The history of the Stella Adler Studio of Acting includes not only Stella Adler but also bears inclusion of Konstantin Stanislavski, Jacob Adler, Harold Clurman and the Group Theater.

Stella Adler

From 1905 until her death eighty-seven years later, Stella Adler dedicated her life to preserving and expanding the highest level of art in the theatre. The youngest daughter of Sara and Jacob Adler, Stella began her career on her father’s stage at the age of four in a production of Broken Hearts. She spent her young adult life performing throughout the United States, Europe and South America, appearing in more than 100 plays in vaudeville and the Yiddish theatre. Following her Broadway debut, she joined the American Laboratory headed by Richard Boleslavsky and Maria Ouspenskaya, both former members of the Moscow Art Theater. In 1931, when Harold Clurman, Lee Strasberg, and Cheryl Crawford created The Group Theater, Stella was invited to join as a founding member. With the Group, her roles included Sarah Glassman in Success Story, Adah Menken in Gold Eagle Guy, Bessie Berger in Awake and Sing and Clara in Paradise Lost.

Taking a brief leave of absence in 1934 to travel to Russia, she stopped in Paris, where she met and studied for five weeks with Konstantin Stanislavski. When she returned to The Group Theater with a new understanding of his work, she began to give acting classes for other members, including Sanford Meisner, Elia Kazan, and Robert Lewis, all of whom went on to become notable theatrical directors and acting teachers.

For six years, Stella worked in Hollywood as an associate producer at MGM and played a number of roles (under the name Stella Ardler) in movies such as Love on Toast (1937) and The Shadow of the Thin Man (1941). She returned to New York and London to direct and act in many plays, among them the London premiere of Manhattan Nocturne, the Off-Broadway revival of the Paul Green/Kurt Weil anti-war play Johnny Johnson, as well as Sons and Soldiers, Pretty Little Parlor, and He Who Gets Slapped. Her last stage appearance was in the critically controversial production of Arthur Kopit’s Oh Dad, Poor Dad, Mama’s Hung You in the Closet, and I’m Feeling So Sad (1959).
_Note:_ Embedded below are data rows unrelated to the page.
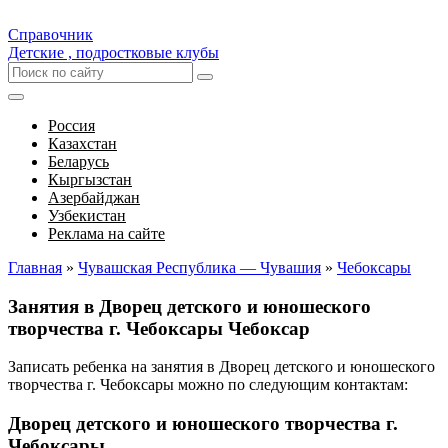
Справочник
Детские , подростковые клубы
Россия
Казахстан
Беларусь
Кыргызстан
Азербайджан
Узбекистан
Реклама на сайте
Главная
»
Чувашская Республика — Чувашия
»
Чебоксары
Занятия в Дворец детского и юношеского
творчества г. Чебоксары Чебоксар
Записать ребенка на занятия в Дворец детского и юношеского
творчества г. Чебоксары можно по следующим контактам:
Дворец детского и юношеского творчества г.
Чебоксары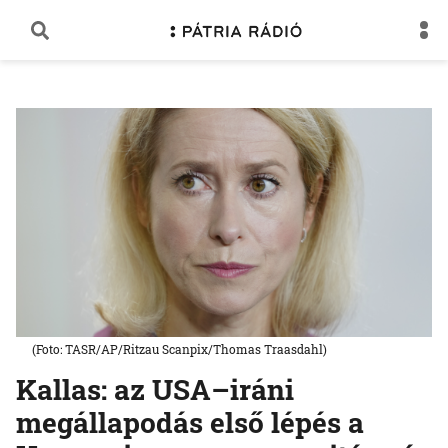
(Foto: TASR/AP/Ritzau Scanpix/Thomas Traasdahl)
Kallas: az USA–iráni
megállapodás első lépés a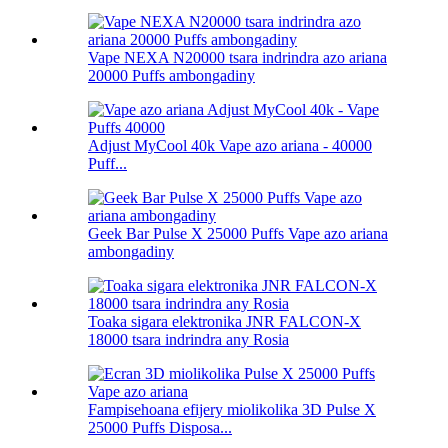
Vape NEXA N20000 tsara indrindra azo ariana
20000 Puffs ambongadiny
Adjust MyCool 40k Vape azo ariana - 40000
Puff...
Geek Bar Pulse X 25000 Puffs Vape azo ariana
ambongadiny
Toaka sigara elektronika JNR FALCON-X
18000 tsara indrindra any Rosia
Fampisehoana efijery miolikolika 3D Pulse X
25000 Puffs Disposa...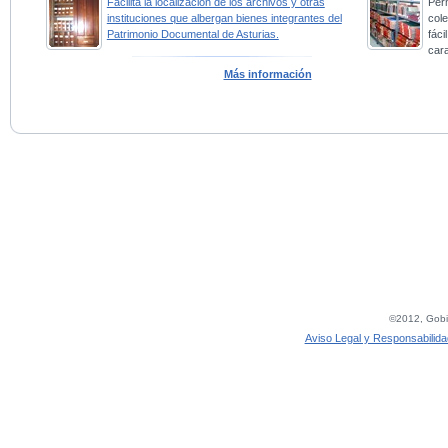
Facilita la localización de los archivos y otras
Perm
instituciones que albergan bienes integrantes del
col
Patrimonio Documental de Asturias.
fác
car
Más información
©2012, Gobie
Aviso Legal y Responsabilida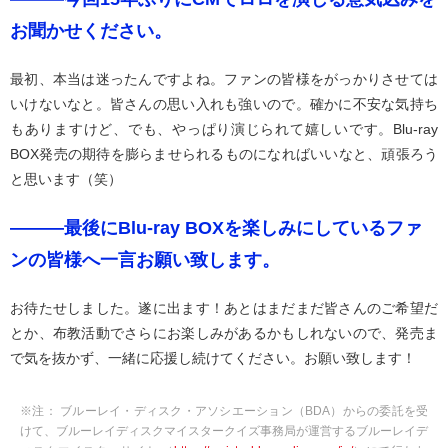
お聞かせください。
最初、本当は迷ったんですよね。ファンの皆様をがっかりさせては
いけないなと。皆さんの思い入れも強いので。確かに不安な気持ち
もありますけど、でも、やっぱり演じられて嬉しいです。Blu-ray
BOX発売の期待を膨らませられるものになればいいなと、頑張ろう
と思います（笑）
―――最後にBlu-ray BOXを楽しみにしているファ
ンの皆様へ一言お願い致します。
お待たせしました。遂に出ます！あとはまだまだ皆さんのご希望だ
とか、布教活動でさらにお楽しみがあるかもしれないので、発売ま
で気を抜かず、一緒に応援し続けてください。お願い致します！
※注： ブルーレイ・ディスク・アソシエーション（BDA）からの委託を受
けて、ブルーレイディスクマイスタークイズ事務局が運営するブルーレイデ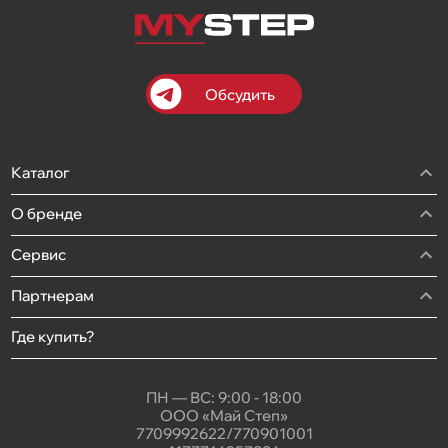
Обсудить
Каталог
О бренде
Сервис
Партнерам
Где купить?
ПН — ВС: 9:00 - 18:00
ООО «Май Степ»
7709992622/770901001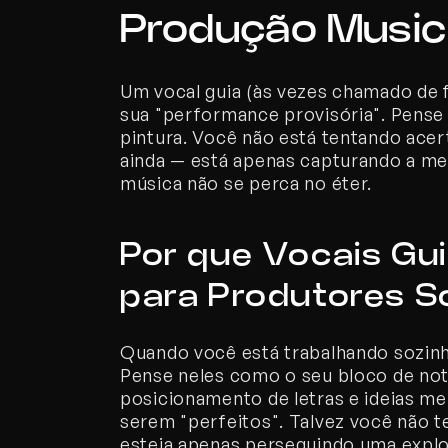
Produção Music
Um vocal guia (às vezes chamado de f
sua "performance provisória". Pense 
pintura. Você não está tentando ace
ainda — está apenas capturando a melo
música não se perca no éter.
Por que Vocais Gui
para Produtores S
Quando você está trabalhando sozinho
Pense neles como o seu bloco de nota
posicionamento de letras e ideias me
serem "perfeitos". Talvez você não te
esteja apenas perseguindo uma explos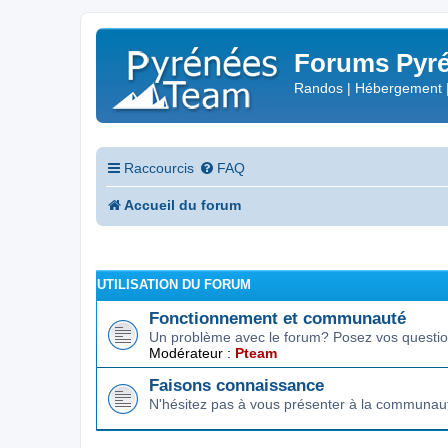
Forums Pyré
Randos | Hébergement 
Raccourcis
FAQ
Accueil du forum
UTILISATION DU FORUM
Fonctionnement et communauté
Un problème avec le forum? Posez vos question
Modérateur :
Pteam
Faisons connaissance
N'hésitez pas à vous présenter à la communau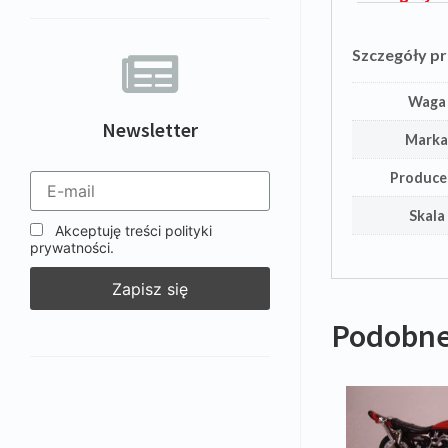
Szczegóły p
Waga
Newsletter
Mark
Produce
Skala
Akceptuję treści polityki
prywatności.
Podobne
In the early 1940s, Stella began to teach at the Erwin Piscator Workshop at the New School for Social Research. She left the faculty in 1949 to establish her own studio called the Stella Adler Theatre Studio (later renamed the Stella Adler Conservatory of Acting and finally the Stella Adler Studio of Acting). She went on to teach some of the most prolific stage and film actors of the 20th Century. Stella’s papers are archived at the Harry Ransom Center at The University of Texas at Austin.

Konstantin Sergeyvich Stanislavski

Born in Moscow in 1863, Konstantin Sergeyvich Stanislavski had a tremendous affect on the art of acting. Having experience as an actor, producer and director, he asserted that the theatre could not be meaningful unless it moved beyond mere external representation, which was the style of acting at the time. Over a span forty years he created an approach that brought the psychological and emotional aspects of acting to the forefront.

In the United States today, Stanislavski’s theories are the primary source of study for many actors. Among the many great actors and teachers to use his work were Stella Adler, Marlon Brando, Harold Clurman, Sanford Meisner, Bobby Lewis, Uta Hagen, Marian Seldes, Wynn Handman, and Lee Strasberg. Many artists continue to demonstrate the potency of Stanislavski’s powerful ideas in their work.

Harold Clurman

Harold Clurman has been called the most influential figure in the history of the American theatre. Born on the Lower East Side of Manhattan in 1901, Harold Clurman had his first exposure to theatre at the age of six when his parents took him to see the great Yiddish actor Jacob Adler. While attending the Sorbonne in Paris, Clurman first began to formulate his vision of a new American theater.

Between 1935 and 1980, Clurman directed over forty plays, including Clifford Odets’ Awake and Sing and Paradise Lost, Carson McCullers’ The Member of the Wedding, George Bernard Shaw’s Heartbreak House, Eugene O’Neill’s Touch of the Poet, Anton Chekhov’s Uncle Vanya, Jean Giraudoux’s Tiger at the Gates, and Arthur Miller’s Incident at Vichy. He wrote seven books, including The Fervent Years (a history of The Group Theater) and On Directing. From 1953 until his death in 1980 he was the drama critic for The Nation. As the passionate and talented leader of The Group Theater and as one of the century’s most eminent theater critics, Clurman invigorated American theatre with his political and artistic idealism. Harold’s papers are archived at the Harry Ransom Center at The University of Texas at Austin.

The Group Theater

In the summer of 1931, three young idealists, Harold Clurman, Cheryl Crawford, and Lee Strasberg, were inspired by a passionate dream of transforming the American theatre. They recruited 28 actors to form a permanent ensemble and conceived the Group Theater as a response to what they saw as the old-fashioned light entertainment that dominated the theatre of the late 1920s. In over ten years and through 26 productions (every one of them an American play by an American writer), The Group Theater not only met these goals, but altered the course of American theatre forever.

The Group was based on an ensemble approach to acting and was the first company in America to be trained as such. When the Group produced Waiting for Lefty by Clifford Odets, originally Awake and Sing!, Golden Boy, Rocket to the Moon and Paradise Lost, the Group’s plays included William Saroyan’s My Heart’s in the Highlands, Kurt Weill and Paul Green’s Johnny Johnson and Maxwell Anderson’s Night Over Taos.

During his time with the group Lee Strasberg came up with his own acting techniques which were based on the innovative “System” of the Russian master Konstantin Stanislavski and began to instruct the members in what he called “my method of acting,” or later, “the Method.” Stella, displeased and uncomfortable with Lee’s way of working, traveled to Paris in 1938. There she met with Stanislavski, and they worked together daily for five weeks. Stella remains the only American acting teacher to have had direct contact with Stanislavski.